Xbox’s ‘The Real Cost’
In 2019, FCB New York, in partnership with FDA, created ‘The Real Cost,’ a youth tobacco prevention campaign. It brought the dangers of cigarette addiction to life in an unexpectedly horrifying video game available on Xbox.
The initiative targeted youth ages 12-17 who were either open to trying cigarettes or are were already experimenting. The targeted youth regularly play video games, so to allow these teens to experience firsthand the consequences of smoking, the console game for Xbox transported players into a labyrinth from which they will try to escape, and from which only one will emerge.
The free downloadable game sought to represent a grim metaphor for addiction: a maze with seemingly no exit in sight. It saw players navigate creepy environments, from an abandoned high school to a hospital and morgue. The game ends with a message about the dangers of nicotine addiction.
Whopper Detour, Burger King
Burger King was relaunching their mobile app with order-ahead functionality, which wasn’t big news. So, to create buzz and generate downloads, FCB New York created a stunt by tapping into the burger giant’s rival. By letting fans unlock a one cent Whopper—only if they went to a McDonald’s location–it drove 1.5 million Burger King app downloads.
The campaign was covered around the world and swept awards at Cannes Lions in 2019.
FCB geofenced more than 14,000 McDonald’s across the United States so that The Whopper Detour unlocked on the app only when the customer was within a 600-foot radius of a McDonald’s. The app then guided people to the closest BK restaurant to pick up their order.
‘Caption with Intention’
In 2025, FCB unveiled a groundbreaking new caption design system that transformed how deaf and hard of hearing audiences experience film and television. Unlike traditional captions which have remained largely unchanged since the 1970s, this system uses animation, color, and variable typography to convey not just dialogue, but emotion, tone, and pacing.
Over the course of a year, FCB collaborated with the Chicago Hearing Society (CHS) and Rakish Entertainment to research, prototype, and test dozens of caption variations from iconic and critically acclaimed films.

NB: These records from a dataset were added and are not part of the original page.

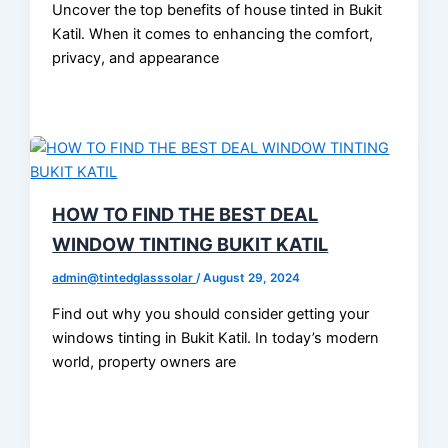
Uncover the top benefits of house tinted in Bukit
Katil. When it comes to enhancing the comfort,
privacy, and appearance
HOW TO FIND THE BEST DEAL
WINDOW TINTING BUKIT KATIL
admin@tintedglasssolar
/
August 29, 2024
Find out why you should consider getting your
windows tinting in Bukit Katil. In today’s modern
world, property owners are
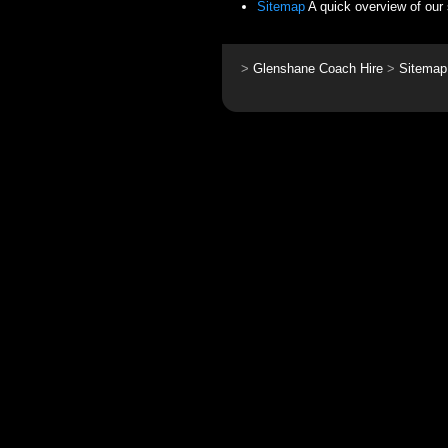
Sitemap
A quick overview of our 
>
Glenshane Coach Hire
>
Sitemap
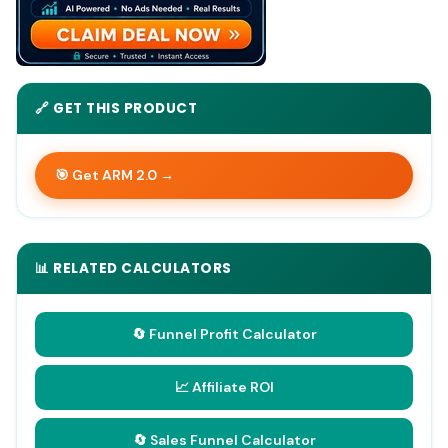
🔗 GET THIS PRODUCT
🎯 Get ARM 2.0 →
📊 RELATED CALCULATORS
🔄 Funnel Profit Calculator
📈 Affiliate ROI
🔄 Sales Funnel Calculator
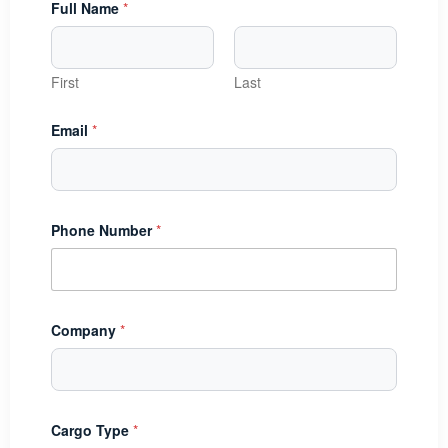
Full Name
*
First
Last
Email
*
Phone Number
*
Company
*
D
Cargo Type
*
a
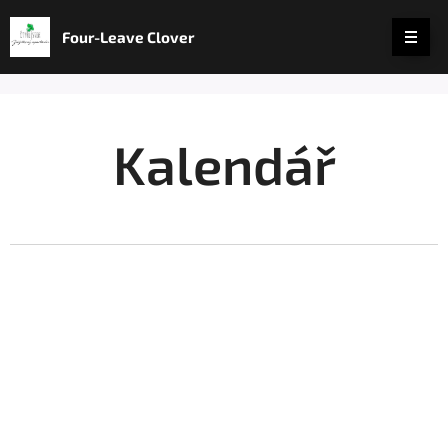
Four-Leave Clover
Kalendář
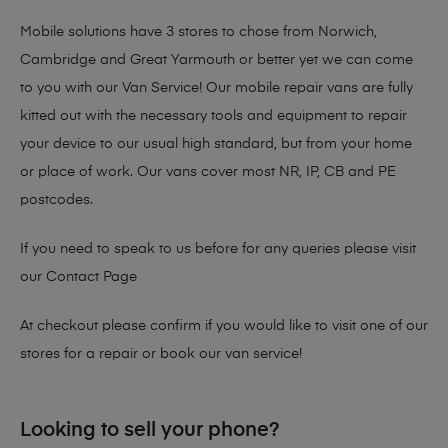
Mobile solutions have 3 stores to chose from Norwich,
Cambridge and Great Yarmouth or better yet we can come
to you with our Van Service! Our mobile repair vans are fully
kitted out with the necessary tools and equipment to repair
your device to our usual high standard, but from your home
or place of work. Our vans cover most NR, IP, CB and PE
postcodes.
If you need to speak to us before for any queries please visit
our
Contact Page
At checkout please confirm if you would like to visit one of our
stores for a repair or book our van service!
Looking to sell your phone?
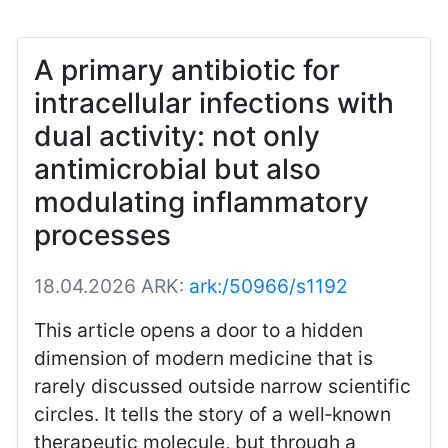
A primary antibiotic for
intracellular infections with
dual activity: not only
antimicrobial but also
modulating inflammatory
processes
18.04.2026
ARK:
ark:/50966/s1192
This article opens a door to a hidden
dimension of modern medicine that is
rarely discussed outside narrow scientific
circles. It tells the story of a well‑known
therapeutic molecule, but through a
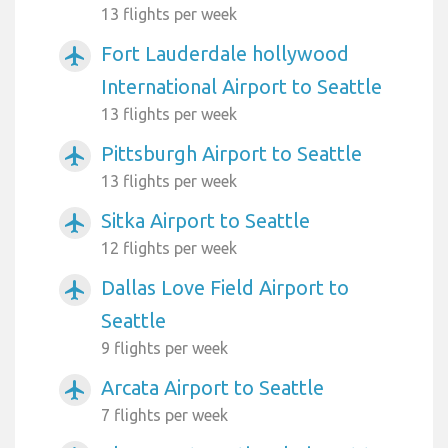
13 flights per week
Fort Lauderdale hollywood
airplanemode_active
International Airport to Seattle
13 flights per week
Pittsburgh Airport to Seattle
airplanemode_active
13 flights per week
Sitka Airport to Seattle
airplanemode_active
12 flights per week
Dallas Love Field Airport to
airplanemode_active
Seattle
9 flights per week
Arcata Airport to Seattle
airplanemode_active
7 flights per week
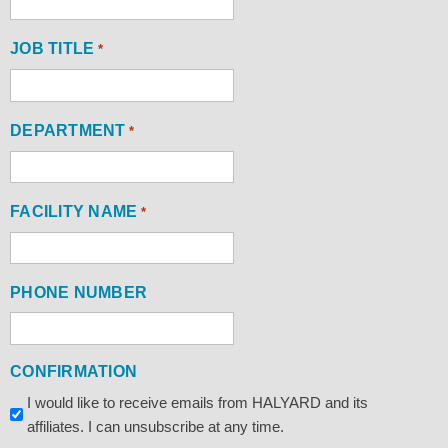
JOB TITLE
*
DEPARTMENT
*
FACILITY NAME
*
PHONE NUMBER
CONFIRMATION
I would like to receive emails from HALYARD and its
affiliates. I can unsubscribe at any time.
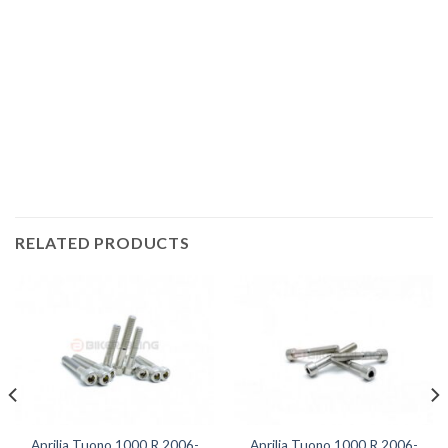
Motorcycle fairing bolts, motorcycle panel bolts, motorcycle
fasteners, speedy fasteners, fender bolts, mounting bolts,
race bolt UK, Aprilia bolts, stainless steel bolts, stainless
steel fasteners, motor bike bolts, automotive bolts, sports
bike bolts,
RELATED PRODUCTS
Aprilia Tuono 1000 R 2006-
Aprilia Tuono 1000 R 2006-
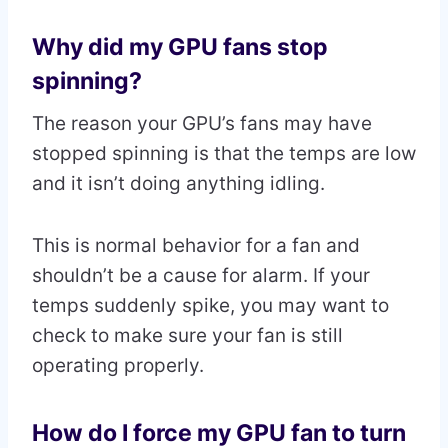
Why did my GPU fans stop
spinning?
The reason your GPU’s fans may have
stopped spinning is that the temps are low
and it isn’t doing anything idling.
This is normal behavior for a fan and
shouldn’t be a cause for alarm. If your
temps suddenly spike, you may want to
check to make sure your fan is still
operating properly.
How do I force my GPU fan to turn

Through in-person sessions, remote feedback, and real-time design refinements, the system was built with, and for, the deaf community — addressing shortcomings like speaker attribution, synchronization, and intonation in a way that’s never been done before.
The open-source system is available for adoption by studios, production companies, and streaming platforms worldwide. It represents a major step forward in inclusive storytelling and cinematic expression.
The campaign picked up seven Cannes Lions Awards earlier this year.
FCB’s legacy on our industry is bold, showcasing the power of always being one step ahead, thinking up creative solutions to universal human problems. The best ads respect their customers, thinking how best to serve them, and having fun while doing it–FCB sure did that.